Едва симфония кончилась, как ураган оваций сотряс театр. Казалось, люди потеряли голову. Они повскакали с мест, бросились к просцениуму, забили проходы, подняв руки над головой, бешено хлопали в ладоши, топали ногами, кричали, подбрасывали шляпы, носовые платки.
И лишь один человек оставался абсолютно спокойным и безучастным в беснующемся от радости и счастья зале. Это был Бетховен. Стоя спиной к публике, он и не подозревал, что творилось с ней. Только после того, как Каролина Унгер, сияющая и плачущая, взяла его за руку и повернула лицом к залу, он понял, какой был успех.
Бетховен кланялся, а овация все росла. Ей положило конец только грубое вмешательство полиции. Полицейские власти перепугались, и неспроста: Бетховена, неугодного двору композитора, приветствовали куда продолжительнее, чем положено придворным этикетом приветствовать самого государя-императора. В этом было что-то грозное и вызывающее.
Успех академии был неслыханным. Но он оказался не подкрепленным материально. Концерт принес композитору небольшую сумму – всего триста флоринов. Слишком велики были расходы, и слишком мала была выручка. Несмотря на полный сбор, денег в кассу поступило немного. Все держатели абонементов– а их было множество – не заплатили ни гроша,
Бетховен, ослепленный любовью к племяннику, последние годы думал только об одном: сбить побольше денег, обеспечить будущее «мальчика». Поэтому, когда после концерта он вернулся домой и Шиндлер отдал ему несчастные три сотни, он от неожиданности и горя пошатнулся и чуть было не упал на пол. «Мы, – вспоминает Шиндлер, – подхватили его и уложили на софу. До поздней ночи оставались мы с ним. Он ничего не требовал, не издал ни единого звука. Только убедившись, что он уснул, мы тихо удалились. Назавтра прислуга нашла его спящим, в той же самой позе и в том же самом платье».

********

#### Задание 1
Назовите всех людей, которые упомянуты в тексте о концерте Бетховена по имени или фамилии.

********

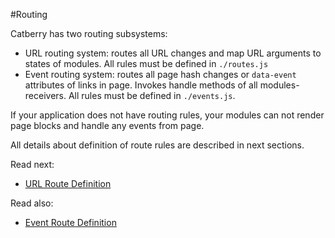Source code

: #Routing

Catberry has two routing subsystems:

* URL routing system: routes all URL changes and map URL arguments 
to states of modules. All rules must be defined in `./routes.js`
* Event routing system: routes all page hash changes or `data-event` 
attributes of links in page. Invokes handle methods of all modules-receivers. 
All rules must be defined in `./events.js`.

If your application does not have routing rules, your modules can not render
page blocks and handle any events from page.

All details about definition of route rules are described in next sections.

Read next:
 
* [URL Route Definition](url-route-definition.md)
 
Read also:

* [Event Route Definition](event-route-definition.md)
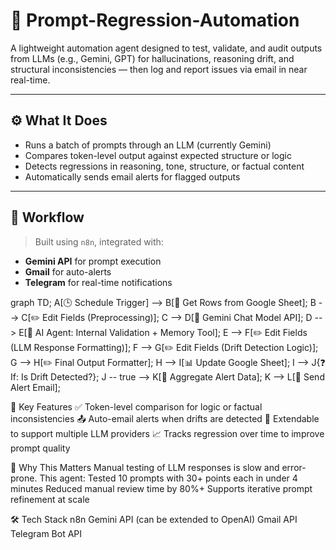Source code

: # 🧠 Prompt-Regression-Automation

A lightweight automation agent designed to test, validate, and audit outputs from LLMs (e.g., Gemini, GPT) for hallucinations, reasoning drift, and structural inconsistencies — then log and report issues via email in near real-time.

---

## ⚙️ What It Does

- Runs a batch of prompts through an LLM (currently Gemini)
- Compares token-level output against expected structure or logic
- Detects regressions in reasoning, tone, structure, or factual content
- Automatically sends email alerts for flagged outputs

---

## 🔁 Workflow

> Built using `n8n`, integrated with:
- **Gemini API** for prompt execution
- **Gmail** for auto-alerts
- **Telegram** for real-time notifications

graph TD;
    A[🕒 Schedule Trigger] --> B[📄 Get Rows from Google Sheet];
    B --> C[✏️ Edit Fields (Preprocessing)];
    C --> D[🤖 Gemini Chat Model API];
    D --> E[🧠 AI Agent: Internal Validation + Memory Tool];
    E --> F[✏️ Edit Fields (LLM Response Formatting)];
    F --> G[✏️ Edit Fields (Drift Detection Logic)];
    G --> H[✏️ Final Output Formatter];
    H --> I[📊 Update Google Sheet];
    I --> J{❓ If: Is Drift Detected?};
    J -- true --> K[🧮 Aggregate Alert Data];
    K --> L[📧 Send Alert Email];


🧪 Key Features
✅ Token-level comparison for logic or factual inconsistencies
📤 Auto-email alerts when drifts are detected
🔄 Extendable to support multiple LLM providers
📈 Tracks regression over time to improve prompt quality

🚀 Why This Matters
Manual testing of LLM responses is slow and error-prone. This agent:
Tested 10 prompts with 30+ points each in under 4 minutes
Reduced manual review time by 80%+
Supports iterative prompt refinement at scale

🛠️ Tech Stack
n8n
Gemini API (can be extended to OpenAI)
Gmail API
Telegram Bot API
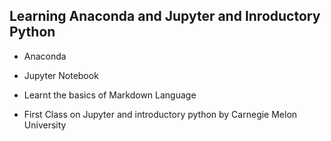 ## Learning Anaconda and Jupyter and Inroductory Python
+ Anaconda
- Jupyter Notebook
* Learnt the basics of Markdown Language
+ First Class on Jupyter and introductory python by Carnegie Melon University
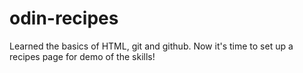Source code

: # odin-recipes
Learned the basics of HTML, git and github. Now it's time to set up a recipes page for demo of the skills!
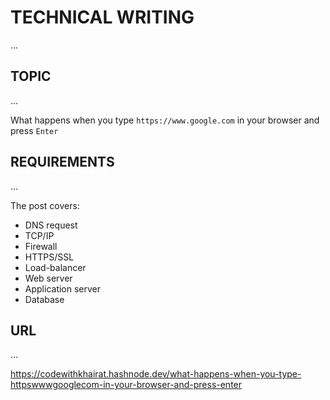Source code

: # TECHNICAL WRITING
...

## TOPIC
...

What happens when you type `https://www.google.com` in your browser and press `Enter`

## REQUIREMENTS
...

The post covers:

- DNS request
- TCP/IP
- Firewall
- HTTPS/SSL
- Load-balancer
- Web server
- Application server
- Database

## URL
...

https://codewithkhairat.hashnode.dev/what-happens-when-you-type-httpswwwgooglecom-in-your-browser-and-press-enter
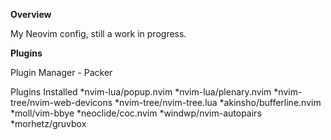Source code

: **Overview**

My Neovim config, still a work in progress.

**Plugins**

Plugin Manager - Packer

Plugins Installed
*nvim-lua/popup.nvim
*nvim-lua/plenary.nvim
*nvim-tree/nvim-web-devicons
*nvim-tree/nvim-tree.lua
*akinsho/bufferline.nvim
*moll/vim-bbye
*neoclide/coc.nvim
*windwp/nvim-autopairs
*morhetz/gruvbox

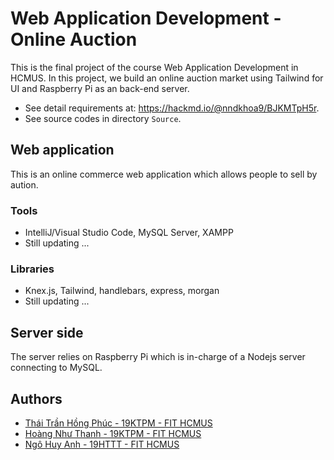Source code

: # Web Application Development - Online Auction
This is the final project of the course Web Application Development in HCMUS. In this project, we build an online auction market using Tailwind for UI and Raspberry Pi as an back-end server.

- See detail requirements at: https://hackmd.io/@nndkhoa9/BJKMTpH5r.
- See source codes in directory `Source`.

## Web application
This is an online commerce web application which allows people to sell by aution.

### Tools

- IntelliJ/Visual Studio Code, MySQL Server, XAMPP
- Still updating ...

### Libraries

- Knex.js, Tailwind, handlebars, express, morgan
- Still updating ...

## Server side

The server relies on Raspberry Pi which is in-charge of a Nodejs server connecting to MySQL.

## Authors
- [Thái Trần Hồng Phúc - 19KTPM - FIT HCMUS](https://github.com/thanhhoang4869)
- [Hoàng Như Thanh - 19KTPM - FIT HCMUS](https://github.com/phucthaii1820)
- [Ngô Huy Anh - 19HTTT - FIT HCMUS](https://github.com/tristanhuyanhngo)

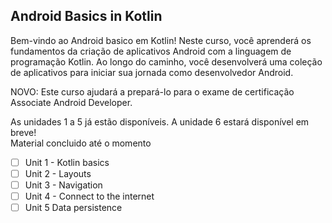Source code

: <h2> Android Basics in Kotlin </h2>

Bem-vindo ao Android basico em Kotlin! Neste curso, você aprenderá os fundamentos da criação de aplicativos Android com a linguagem de programação Kotlin. Ao longo do caminho, você desenvolverá uma coleção de aplicativos para iniciar sua jornada como desenvolvedor Android.

NOVO: Este curso ajudará a prepará-lo para o exame de certificação Associate Android Developer.

As unidades 1 a 5 já estão disponíveis. A unidade 6 estará disponível em breve!
<br>
Material concluido até o momento
<br>
- [ ] Unit 1 - Kotlin basics
- [ ] Unit 2 - Layouts
- [ ] Unit 3 - Navigation
- [ ] Unit 4 - Connect to the internet
- [ ] Unit 5 Data persistence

********

#### Задание 2
Обновите в листинге строки начиная со строки с «## Web application» и заканчивая строкой с «## Server side» включительно: замените «Still updating» на «Coming soon», а все остальное оставьте прежним.

#### Решение задания 1
Бетховен, Каролина Унгер, Шиндлер.

#### Решение задания 2
## Web application
This is an online commerce web application which allows people to sell by aution.

### Tools

- IntelliJ/Visual Studio Code, MySQL Server, XAMPP
- Coming soon ...

### Libraries

- Knex.js, Tailwind, handlebars, express, morgan
- Coming soon ...

## Server side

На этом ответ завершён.